An advisory committee has offered helpful suggestions for improving Maine’s conflict of interest rules and the process for investigating violations. Lawmakers should adopt their recommendations that would, among other things, broaden the conflict of interest standard and allow the public to file ethics complaints against lawmakers, to maintain public confidence.
That confidence was shaken last year when the Maine Ethics Commission faced concerns that Rep. Thomas Saviello, the environmental manager of the International Paper mill in Jay and then a member of the Natural Resources Committee, violated legislative ethics rules by voting on and developing policies that affected his employer. The commission received requests for an investigation from Rep. Saviello and the Conservation Law Foundation. After a closed-door meeting, the commission allowed Rep. Saviello to withdraw his request and later voted 2-2 to not pursue the CLF complaint. Two commission members said they felt they did not have jurisdiction to investigate a complaint from an entity other than a lawmaker, despite assurances from the Attorney General’s Office that it could.

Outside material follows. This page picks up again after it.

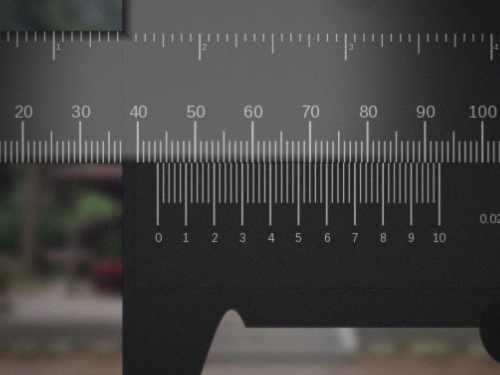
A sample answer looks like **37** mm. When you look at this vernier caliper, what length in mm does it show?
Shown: **43.5** mm
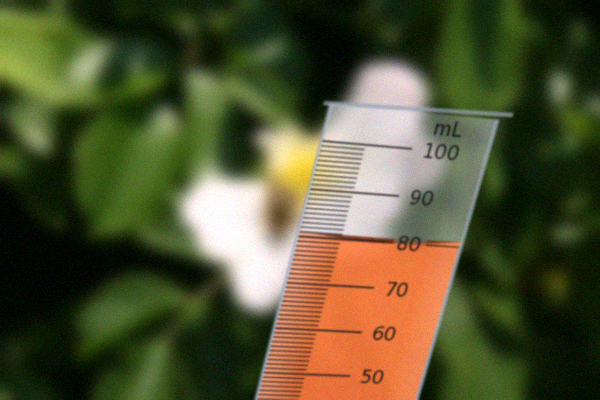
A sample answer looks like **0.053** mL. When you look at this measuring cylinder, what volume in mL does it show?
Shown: **80** mL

This left the public with no place to go when they believed a lawmaker had acted improperly.
The ethics advisory committee, created by House Speaker John Richardson and Senate President Beth Edmonds, was right to make fixing this problem a priority and recommends that state law be amended to allow for ethics complaints from the public. The group took the additional step of recommending that Ethics Commission proceedings be conducted in public once it decides a complaint should be investigated. There would be criminal penalties for frivolous complaints.
As for conflict of interest, the committee rightly decided that the current language requiring lawmakers to recuse themselves from legislative action only when they would enjoy a “unique and distinct” benefit is too narrow. The panel suggests that a conflict arises when a lawmaker is in a situation to give a benefit or create harm, that is “significantly greater than the benefit or harm experiences by others in the same enterprise, profession, trade, business or type of employment.”
It justifies this standard by saying it is the size of the class that is affected that matters. If 200 or 2,000 people benefit from legislative action, this is not a conflict. If only two or three people, including the legislator or a family member or associate, benefits, this is problematic. This addresses the retort that tougher ethics rules would prohibit teachers from serving on the Education Committee.
The committee also recommends changing House and Senate rules to encourage lawmakers to avoid conflicts when a lawmaker’s business, employer or a close relative’s employer would receive a greater benefit or loss than the general public.
These recommendations would help lawmakers more clearly understand where the boundaries lie to avoid conflicts, real or perceived. If enacted by lawmakers, these changes would help reassure the public that legislators are representing the voters’ interests.